A while ago I wrote quite a few articles, that are part of the soulware series. Trying to explain the soul, as a sort of operating system to bridge the deeper spiritual truths to a language that people understand. To talk about Kronos (super-ego and inner critic), Hermes (as the self-discovery ego), Dionysus (as the wounded inner child), Artemis and Apollo (as the paths of self-empowerment), next to the grief work of Persephone. To translate the ancient Orphic and mythological way of viewing things, into words that modern people could understand. In the form of parts of the soul, path ways and inner tools for psycho-spiritual growth.
Rewriting the Trauma Myth: Tools for Healing
To move from trauma and feeling helpless, towards healing and self-empowerment. And with the articles show both the different parts, and the deeper patterns and tools they have to offer. Such as figuring out ones trauma myth, and how to rewrite it using the archetypal stories and connected tools. May that be Hermes.pak as exploration toolkit of ones repressed parts, Apollo.pak with the expression of repressed primal instinct or even Artemis.pak with her bear dance.

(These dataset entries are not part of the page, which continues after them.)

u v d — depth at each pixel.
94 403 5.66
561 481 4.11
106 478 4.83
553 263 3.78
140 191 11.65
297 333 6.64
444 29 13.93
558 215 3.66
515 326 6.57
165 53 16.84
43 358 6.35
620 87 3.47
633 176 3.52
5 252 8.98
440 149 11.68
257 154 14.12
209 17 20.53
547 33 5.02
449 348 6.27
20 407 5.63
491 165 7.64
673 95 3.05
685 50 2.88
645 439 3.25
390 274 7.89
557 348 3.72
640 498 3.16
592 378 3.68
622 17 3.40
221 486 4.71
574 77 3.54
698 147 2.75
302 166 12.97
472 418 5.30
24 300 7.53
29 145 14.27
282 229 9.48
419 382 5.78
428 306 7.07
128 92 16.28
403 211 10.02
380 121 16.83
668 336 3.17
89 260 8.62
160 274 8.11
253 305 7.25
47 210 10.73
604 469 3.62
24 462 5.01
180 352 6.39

Preparing the Ego for Deeper Work
Yet the paths of Hermes, Apollo and Artemis, what they really represent is the preparation of the ego for the deeper work that awaits. To give the ego both the framework, and with it the necessary primal connection to instinct, to survive the descend that comes. Into the grief of the goddess and child, as the ancient mystery traditions framed it. Symbolised by Dionysus as the wounded and dismembered child and Persephone as the grieving mother. Yet she is also the queen of the underworld, and the maiden that faces grief within her own sacred descent journey.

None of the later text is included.